Purpose:: The current concept of synapse assembly at conventional chemical synapses postulates "active zone precursor vesicles" that deliver active zone protein complexes to nascent synapses, leading to the rapid formation of the presynapse (Zhai et al. 2001, Neuron 29:131-143). A specialization of the cytomatrix at the active zone is the plate-like ribbon in photoreceptor cells of the retina. In our group we study the developmental assembly of this complex synapse.

Methods:: With immunocytochemistry and confocal laser-scanning microscopy we have examined the molecular assembly of the presynaptic ribbon complex, and using electron microscopy we have studied the ultrastructural appearance of the ribbon during photoreceptor synaptogenesis.

Results:: In the mouse retina, immunofluorescent aggregates of the presynaptic proteins Bassoon, Piccolo, RIBEYE and RIM1 are present in the neuroblast layer very early in postnatal development. These proteins are transported in a complex along the growing photoreceptor axon to the future ribbon synaptic site.
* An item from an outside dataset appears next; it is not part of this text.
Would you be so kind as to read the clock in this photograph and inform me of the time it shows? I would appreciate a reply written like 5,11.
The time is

Proteins of the arciform density compartment are not part of this complex. Ultrastructurally, the aggregates appear as round, non-membranous, electron-dense matrix, surrounded by tethered synaptic vesicle-like structures. 3D-reconstruction shows that most of these profiles are spheres with up to 200 nm in diameter. With increasing age a continuous decrease in the number of precursor profiles is accompanied by an increase in the number of ribbons. The 80 nm "active zone precursor vesicles", as described for conventional synapses, could not be identified so far in photoreceptor synaptogenesis.
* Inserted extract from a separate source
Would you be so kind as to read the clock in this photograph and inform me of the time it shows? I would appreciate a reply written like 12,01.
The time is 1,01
Conclusions:: From our data we conclude that the mature photoreceptor ribbon is formed from non-membranous "precursor spheres" which are transported separately from the proteins of the arciform density compartment to the future ribbon synaptic site. To investigate the specific contribution of the various presynaptic proteins to ribbon formation, we will knockdown every single one during synaptogenesis by RNA interference (RNAi). RNAi knockdown experiments and subsequent immunocytochemical and biochemical analysis of the photoreceptors will enable us to unravel the developmental assembly of the photoreceptor ribbon synapse.